Radar | Oct 02,2021
Three international companies are vying to supply technologies to analyse customers’ interactions and to integrate management systems of the nation's two federal investment agencies.
The offers placed by the bidding companies are far higher than the budget allocation prepared by the International Development Association (IDA) of the World Bank.
IDA allocated one million dollars to hire a company that will supply customer relations management (CRM) for the Ethiopian Investment Commission (EIC) and enterprise resource planning (ERP) for the Industrial Parks Development Corporation (IPDC). However, the allocated budget is 150pc lower than what was offered by the three bidding companies.
The tender was announced last year as a restrictive bid after the World Bank pledged to fund the project. The Competitiveness & Job Creation Project, which was formed under the IPDC, has oversight authority over the project and has approached four international firms - Techno Brain Global FZE, Twenty Third Century Systems Limited, Soft Pro International Inc and Oracle Corporation - to take part in the bidding process.
The first three companies have passed to the financial stage of the tender process, while Oracle fell short of qualifying for the technical evaluation phase. Techno Brain scored the highest point in the technical assessment, albeit the difference was marginal compared to the two other companies.
During the financial bid opening held on January 19, 2019, Twenty Third Century offered 154.28 million Br in local currency, including all taxes; Techno Brain offered 83.3 million Br, excluding all taxes; and Soft Pro offered 73.7 million Br, excluding 15pc withholding tax. The latter two bidders placed their tender in dollars.
"We're still reading the offers of the bidding companies," said Tessema Geda, project coordinator of the Competitiveness & Job Creation Project. He also explained that the process would go on after the World Bank approves the results of both the financial and technical evaluations.
Last year the project office hired an individual consultant who estimated that IPDC and EIC could pay one million dollars a year added to the implementation cost as a subscription fee. The payment will be made as a license fee for cloud storage, which could push the total investment for the project up to 6.5 million dollars, exceeding the initial estimate by six and a half fold.
CRM intends to help EIC staff to provide efficient services to investors in marketing, information, assistance and advocacy.

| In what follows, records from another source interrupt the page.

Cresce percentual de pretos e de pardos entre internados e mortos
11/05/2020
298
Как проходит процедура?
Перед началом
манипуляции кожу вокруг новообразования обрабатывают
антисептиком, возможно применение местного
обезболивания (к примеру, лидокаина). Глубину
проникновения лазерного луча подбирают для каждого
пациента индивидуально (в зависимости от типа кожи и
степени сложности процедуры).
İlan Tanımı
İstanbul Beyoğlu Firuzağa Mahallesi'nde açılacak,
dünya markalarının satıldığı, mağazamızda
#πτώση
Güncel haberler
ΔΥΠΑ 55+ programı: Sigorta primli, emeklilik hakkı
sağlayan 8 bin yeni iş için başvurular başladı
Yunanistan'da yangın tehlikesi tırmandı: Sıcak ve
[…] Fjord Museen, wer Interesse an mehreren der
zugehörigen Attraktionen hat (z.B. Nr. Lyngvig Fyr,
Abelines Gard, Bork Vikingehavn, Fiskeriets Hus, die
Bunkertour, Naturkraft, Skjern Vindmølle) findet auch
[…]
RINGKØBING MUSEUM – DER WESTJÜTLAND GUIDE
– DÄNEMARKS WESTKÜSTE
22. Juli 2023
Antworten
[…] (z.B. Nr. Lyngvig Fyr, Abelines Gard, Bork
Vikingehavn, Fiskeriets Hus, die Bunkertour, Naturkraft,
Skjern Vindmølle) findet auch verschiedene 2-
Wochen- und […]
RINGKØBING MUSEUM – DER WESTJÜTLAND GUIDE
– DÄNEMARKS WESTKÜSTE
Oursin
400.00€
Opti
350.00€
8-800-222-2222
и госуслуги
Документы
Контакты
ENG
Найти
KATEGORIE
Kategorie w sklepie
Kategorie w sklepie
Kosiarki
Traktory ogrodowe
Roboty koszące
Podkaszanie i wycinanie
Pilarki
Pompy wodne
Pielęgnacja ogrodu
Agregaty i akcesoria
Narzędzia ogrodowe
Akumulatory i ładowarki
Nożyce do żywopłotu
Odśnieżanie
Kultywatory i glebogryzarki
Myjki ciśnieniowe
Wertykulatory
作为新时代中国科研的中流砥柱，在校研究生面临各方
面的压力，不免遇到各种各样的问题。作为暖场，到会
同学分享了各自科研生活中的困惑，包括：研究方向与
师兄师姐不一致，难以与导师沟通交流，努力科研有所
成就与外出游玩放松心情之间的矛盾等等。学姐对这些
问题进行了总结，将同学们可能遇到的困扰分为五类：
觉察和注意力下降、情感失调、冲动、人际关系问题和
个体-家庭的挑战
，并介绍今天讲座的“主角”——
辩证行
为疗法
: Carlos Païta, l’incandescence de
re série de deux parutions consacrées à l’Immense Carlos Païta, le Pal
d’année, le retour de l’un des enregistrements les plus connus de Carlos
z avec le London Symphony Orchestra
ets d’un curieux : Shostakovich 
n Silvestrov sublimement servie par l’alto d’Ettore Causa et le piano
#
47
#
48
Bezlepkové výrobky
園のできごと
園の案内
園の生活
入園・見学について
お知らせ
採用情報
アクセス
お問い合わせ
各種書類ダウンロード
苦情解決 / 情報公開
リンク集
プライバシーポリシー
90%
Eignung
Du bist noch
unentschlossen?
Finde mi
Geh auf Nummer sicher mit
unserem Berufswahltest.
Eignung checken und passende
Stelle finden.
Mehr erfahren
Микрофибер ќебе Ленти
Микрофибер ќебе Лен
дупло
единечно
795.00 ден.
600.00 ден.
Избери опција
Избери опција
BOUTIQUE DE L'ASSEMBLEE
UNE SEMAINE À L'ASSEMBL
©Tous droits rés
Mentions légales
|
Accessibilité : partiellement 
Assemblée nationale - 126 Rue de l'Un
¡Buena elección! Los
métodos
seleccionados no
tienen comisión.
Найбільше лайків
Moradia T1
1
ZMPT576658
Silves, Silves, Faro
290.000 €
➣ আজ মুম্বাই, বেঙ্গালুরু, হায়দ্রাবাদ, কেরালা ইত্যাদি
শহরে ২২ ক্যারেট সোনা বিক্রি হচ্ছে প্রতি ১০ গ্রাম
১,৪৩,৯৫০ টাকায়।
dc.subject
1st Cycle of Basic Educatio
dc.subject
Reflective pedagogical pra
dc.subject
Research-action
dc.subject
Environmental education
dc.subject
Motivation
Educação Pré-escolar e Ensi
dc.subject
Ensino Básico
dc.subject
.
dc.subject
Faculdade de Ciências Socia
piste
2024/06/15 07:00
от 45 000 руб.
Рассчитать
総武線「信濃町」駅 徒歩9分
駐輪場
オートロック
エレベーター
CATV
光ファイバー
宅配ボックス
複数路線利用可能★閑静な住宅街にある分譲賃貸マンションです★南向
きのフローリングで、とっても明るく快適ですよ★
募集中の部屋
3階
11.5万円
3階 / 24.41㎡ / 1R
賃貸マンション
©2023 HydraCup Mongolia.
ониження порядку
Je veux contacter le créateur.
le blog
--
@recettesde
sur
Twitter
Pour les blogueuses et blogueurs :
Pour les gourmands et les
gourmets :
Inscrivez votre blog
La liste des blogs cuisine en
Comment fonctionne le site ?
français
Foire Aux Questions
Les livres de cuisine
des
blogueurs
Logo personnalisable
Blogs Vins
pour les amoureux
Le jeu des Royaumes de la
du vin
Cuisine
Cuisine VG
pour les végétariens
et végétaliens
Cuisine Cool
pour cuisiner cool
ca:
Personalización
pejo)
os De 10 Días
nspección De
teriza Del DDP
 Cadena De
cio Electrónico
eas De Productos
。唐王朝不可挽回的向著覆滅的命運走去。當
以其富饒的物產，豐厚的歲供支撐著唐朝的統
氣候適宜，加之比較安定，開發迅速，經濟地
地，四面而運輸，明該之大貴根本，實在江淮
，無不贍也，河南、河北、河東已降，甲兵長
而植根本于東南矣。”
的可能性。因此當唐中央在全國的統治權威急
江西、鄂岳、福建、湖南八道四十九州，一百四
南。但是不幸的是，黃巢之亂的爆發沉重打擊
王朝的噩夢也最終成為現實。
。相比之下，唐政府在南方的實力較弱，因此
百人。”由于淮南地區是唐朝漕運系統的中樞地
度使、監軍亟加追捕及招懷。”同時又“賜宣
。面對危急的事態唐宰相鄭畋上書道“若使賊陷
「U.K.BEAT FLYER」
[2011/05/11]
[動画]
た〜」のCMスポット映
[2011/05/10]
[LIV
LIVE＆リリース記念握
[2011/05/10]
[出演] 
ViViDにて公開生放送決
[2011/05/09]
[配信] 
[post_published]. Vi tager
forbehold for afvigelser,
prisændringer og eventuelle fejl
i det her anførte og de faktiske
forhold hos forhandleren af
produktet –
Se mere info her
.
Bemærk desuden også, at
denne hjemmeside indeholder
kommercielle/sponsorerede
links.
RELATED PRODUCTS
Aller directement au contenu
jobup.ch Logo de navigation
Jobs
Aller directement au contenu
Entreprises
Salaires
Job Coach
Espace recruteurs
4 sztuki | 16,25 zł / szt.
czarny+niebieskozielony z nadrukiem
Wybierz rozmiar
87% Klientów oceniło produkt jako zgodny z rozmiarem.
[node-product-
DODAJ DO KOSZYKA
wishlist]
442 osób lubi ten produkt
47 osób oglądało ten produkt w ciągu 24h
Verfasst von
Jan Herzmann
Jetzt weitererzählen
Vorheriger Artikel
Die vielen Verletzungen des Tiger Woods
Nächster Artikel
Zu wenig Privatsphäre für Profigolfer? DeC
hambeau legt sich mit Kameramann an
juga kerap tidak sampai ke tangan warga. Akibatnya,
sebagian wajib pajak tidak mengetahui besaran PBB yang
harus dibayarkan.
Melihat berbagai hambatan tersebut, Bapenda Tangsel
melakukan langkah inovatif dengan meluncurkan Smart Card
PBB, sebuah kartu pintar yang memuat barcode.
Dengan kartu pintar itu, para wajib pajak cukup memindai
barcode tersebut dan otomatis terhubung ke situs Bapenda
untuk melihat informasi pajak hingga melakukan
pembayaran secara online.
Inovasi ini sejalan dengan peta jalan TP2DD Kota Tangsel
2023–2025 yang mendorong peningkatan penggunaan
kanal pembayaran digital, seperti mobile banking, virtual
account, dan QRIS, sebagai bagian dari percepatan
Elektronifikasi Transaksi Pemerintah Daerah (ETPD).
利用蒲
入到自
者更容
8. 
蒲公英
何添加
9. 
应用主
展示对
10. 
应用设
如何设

The ERP system will be implemented to address 75pc of IPDC’s technical and functional requirements and will enable the Corporation to manage ongoing projects.
Additionally, the system is also supposed to support high availability for database clusters, mirroring, data replication or any other advanced technologies, according to the requirements.
A lecturer of information Systems at Addis Abeba University finds these requirements to be improper.
The Corporation can hire professionals, with specialised skills in software engineering, to customise programs to develop the ERP and CMS solutions using open source software, according to the expert.
“The open source software would only cost up to 100,000 dollars,” he said.
He also sees the plan of putting the data in cloud-storage to be unnecessary.
“The agencies don't need such a sophisticated ERP and CMS system,” he said.
"They can do fine with basic technologies. They don’t need high-end solutions."
Even though the project needs to get a no objection from the World Bank, the project owners still need to decide on the source of discrepancies in the budget estimates.
IPDC, which is a public enterprise formed to develop and administer industrial parks, is an implementing agency of the project. IPDC currently administers six industrial parks in Hawassa, Adama, Komolcha, Jimma, Dire Dawa and Meqelle and is in the process of developing five additional parks.
The project office will hold a meeting with the new Commissioner of the Ethiopian Investment Commission, Abebe Abebayehu, early this week to discuss the issue, according to Tessema.
"We would be eyeing options to source additional funds from the World Bank, or else we may cancel the bid, " said Tessema.